The specimen is the child's heart. View from the left side and note that the pulmonary artery was opened to visualize the upper surface of the pulmonary valve. This abnormal valve consists of a thickened conical diaphragm with a 2 mm diameter opening at the apex. The open pulmonary artery has a large post-stenotic dilatation. There is right heart enlargement due to marked dilatation of the right atrium and right auricle (open) and hypertrophy of the right ventricle (the wall has been cut in two places [one penetrating, one not] to expose the hypertrophied myocardium). This is pure pulmonary valve stenosis.

Further information

Pulmonary stenosis accounts for about 7% of congenital heart disease. However, it can also occur later in life as a result of increased pulmonary pressures. In infants, it can occur as an isolated defect or as part of a more complex lesion, such as tetralogy of Fallot.
The latter is a combination of four congenital anomalies, including a ventricular septal defect, pulmonary valve stenosis, misplaced aorta, and right ventricular hypertrophy. Abnormalities similar to this specimen can now be corrected surgically.
The natural course of congenital pulmonary stenosis varies with age and severity at the age of development. Pulmonary stenosis can be considered on a scale of mild, moderate, and severe. While mild pulmonary stenosis can remain asymptomatic and indolent without diagnosis for several years, moderate pulmonary stenosis can progress rapidly to severe stenosis. Severe pulmonary stenosis has significant effects on the heart due to increased pressures leading to right ventricular hypertrophy. Severe pulmonary stenosis is often associated with right ventricular outflow obstruction and subsequent heart failure. Therefore, moderate to severe pulmonary stenosis may manifest as dyspnea, chest pain, or syncope.
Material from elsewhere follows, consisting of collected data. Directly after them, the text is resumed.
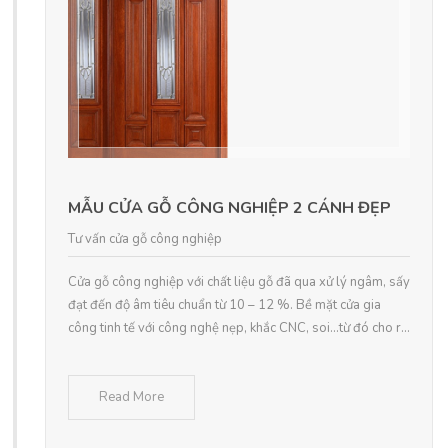
MẪU CỬA GỖ CÔNG NGHIỆP 2 CÁNH ĐẸP
Tư vấn cửa gỗ công nghiệp
Cửa gỗ công nghiệp với chất liệu gỗ đã qua xử lý ngâm, sấy
đạt đến độ âm tiêu chuẩn từ 10 – 12 %. Bề mặt cửa gia
công tinh tế với công nghệ nẹp, khắc CNC, soi…từ đó cho r...
Read More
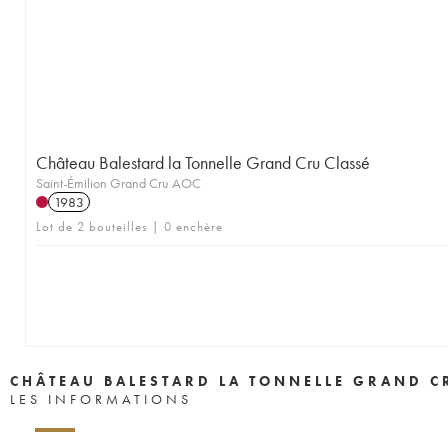
Château Balestard la Tonnelle Grand Cru Classé
Saint-Émilion Grand Cru AOC
1983
Lot de 2 bouteilles | 0 enchère
CHÂTEAU BALESTARD LA TONNELLE GRAND C
LES INFORMATIONS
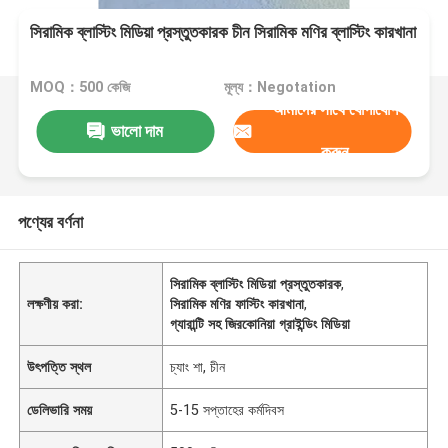
সিরামিক ব্লাস্টিং মিডিয়া প্রস্তুতকারক চীন সিরামিক মণির ব্লাস্টিং কারখানা
MOQ：500 কেজি
মূল্য：Negotation
আমাদের সাথে যোগাযোগ
ভালো দাম
করুন
পণ্যের বর্ণনা
সিরামিক ব্লাস্টিং মিডিয়া প্রস্তুতকারক
,
লক্ষণীয় করা:
সিরামিক মণির ফাস্টিং কারখানা
,
গ্যারান্টি সহ জিরকোনিয়া গ্রাইন্ডিং মিডিয়া
উৎপত্তি স্থল
চ্যাং শা, চীন
ডেলিভারি সময়
5-15 সপ্তাহের কর্মদিবস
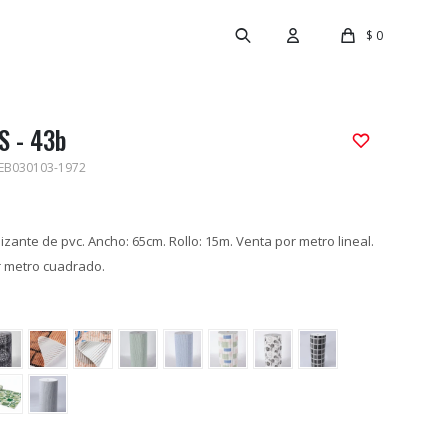
$
0
 - 43b
EB030103-1972
izante de pvc. Ancho: 65cm. Rollo: 15m. Venta por metro lineal.
r metro cuadrado.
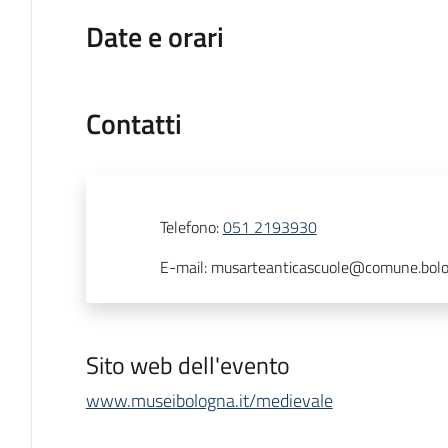
Date e orari
Contatti
Telefono
:
051 2193930
E-mail
:
musarteanticascuole@comune.bolo
Sito web dell'evento
www.museibologna.it/medievale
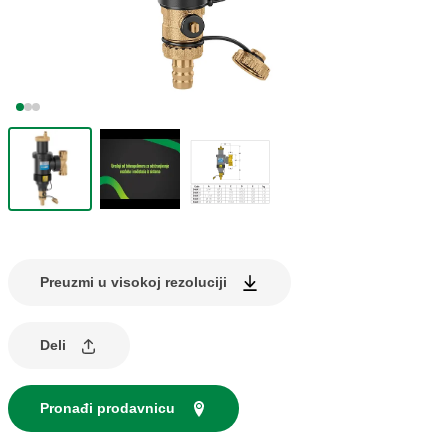
Preuzmi u visokoj rezoluciji
Deli
Pronađi prodavnicu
Other complications of severe pulmonary stenosis include infective endocarditis and arrhythmias caused by remodeling and scarring of the ventricular and atrial walls. The diagnosis of pulmonary stenosis is often obtained by transthoracic echocardiography. Other imaging modalities include MRI and CT.

What advantages does the Monash University anatomical dissection collection offer over plastic models or plastinated human specimens?

• Each body replica has been carefully created from selected patient X-ray data or human cadaver specimens selected by a highly trained team of anatomists at the Monash University Center for Human Anatomy Education to illustrate a range of clinically important areas of anatomy with a quality and fidelity that cannot be achieved with conventional anatomical models-this is real anatomy, not stylized anatomy.
• Each body replica has been rigorously checked by a team of highly trained anatomists at the Center for Human Anatomy Education, Monash University, to ensure the anatomical accuracy of the final product.
• The body replicas are not real human tissue and therefore not subject to any barriers of transportation, import, or use in educational facilities that do not hold an anatomy license. The Monash 3D Anatomy dissection series avoids these and other ethical issues that are raised when dealing with plastinated human remains.